__EXERCISE INPUT__
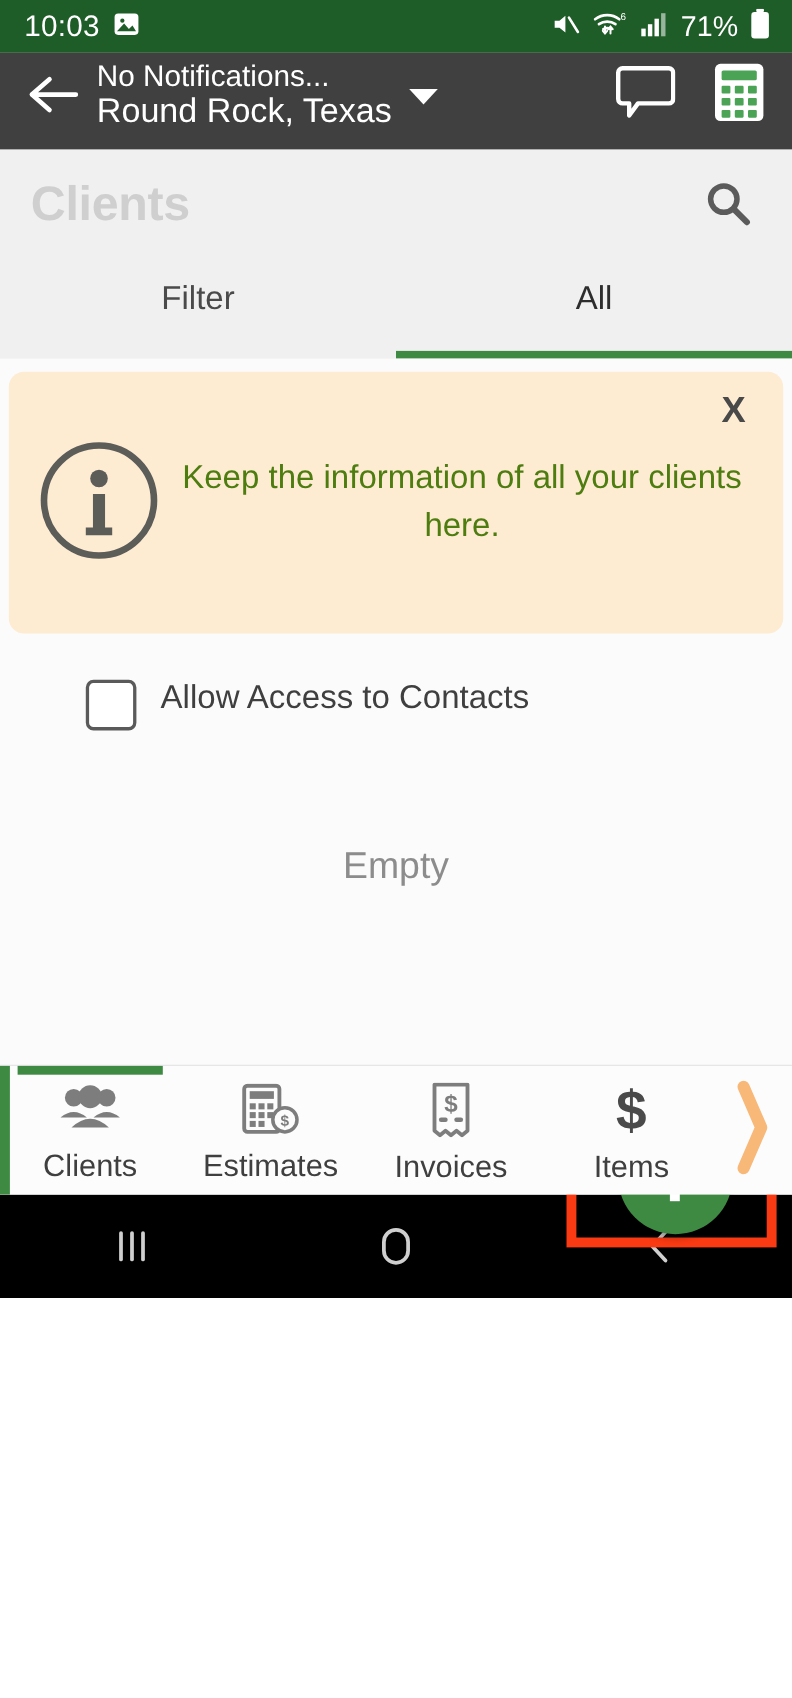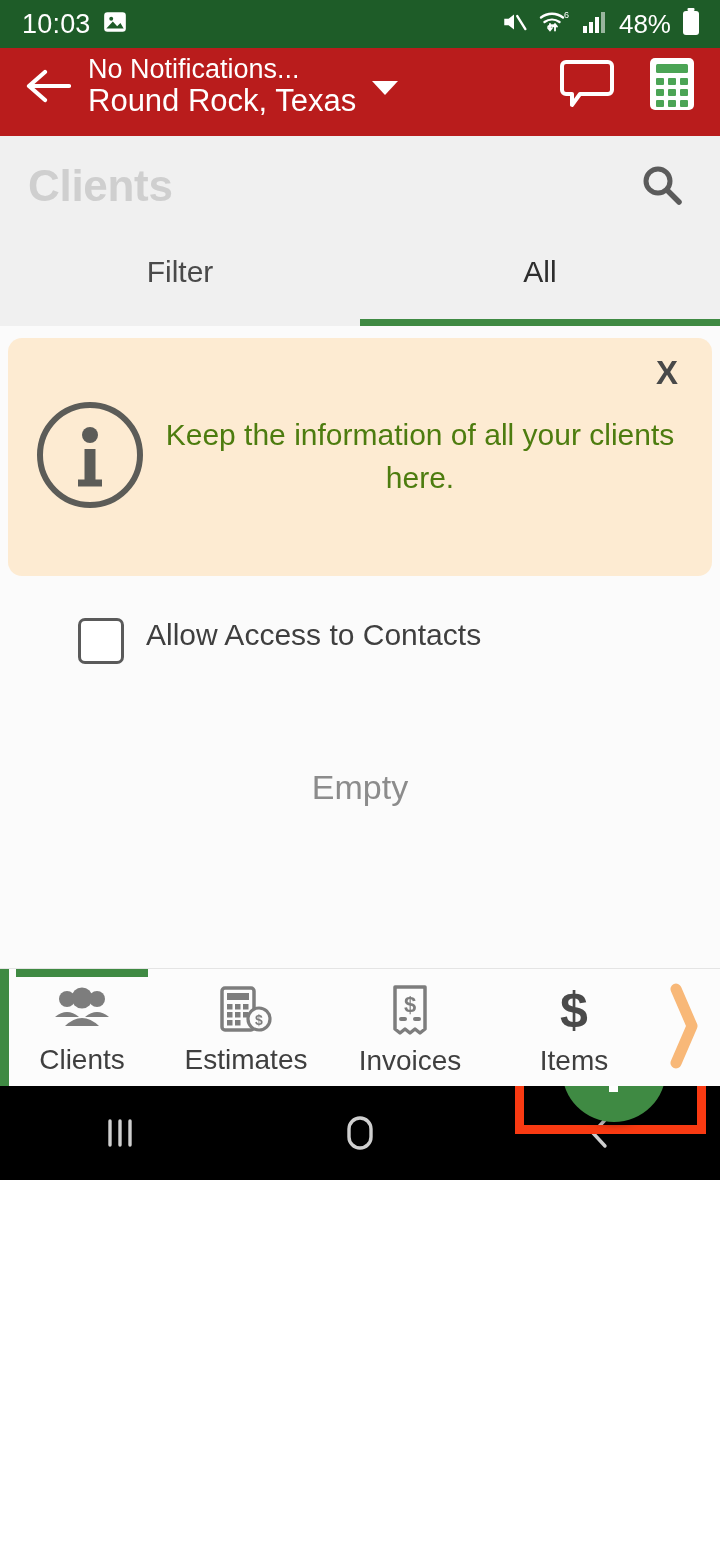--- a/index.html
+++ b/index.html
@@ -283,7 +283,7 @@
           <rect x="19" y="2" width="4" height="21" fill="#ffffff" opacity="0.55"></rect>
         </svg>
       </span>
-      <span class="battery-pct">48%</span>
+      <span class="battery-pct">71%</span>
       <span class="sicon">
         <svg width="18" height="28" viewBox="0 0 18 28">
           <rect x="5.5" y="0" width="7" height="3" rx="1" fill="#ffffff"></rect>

__EXERCISE PROMPT__
Reproduce the entries above exactly, though not their pictures.

__OUTPUT OF THE EXERCISE__
--- a/index.html
+++ b/index.html
@@ -283,7 +283,7 @@
           <rect x="19" y="2" width="4" height="21" fill="#ffffff" opacity="0.55"></rect>
         </svg>
       </span>
-      <span class="battery-pct">48%</span>
+      <span class="battery-pct">71%</span>
       <span class="sicon">
         <svg width="18" height="28" viewBox="0 0 18 28">
           <rect x="5.5" y="0" width="7" height="3" rx="1" fill="#ffffff"></rect>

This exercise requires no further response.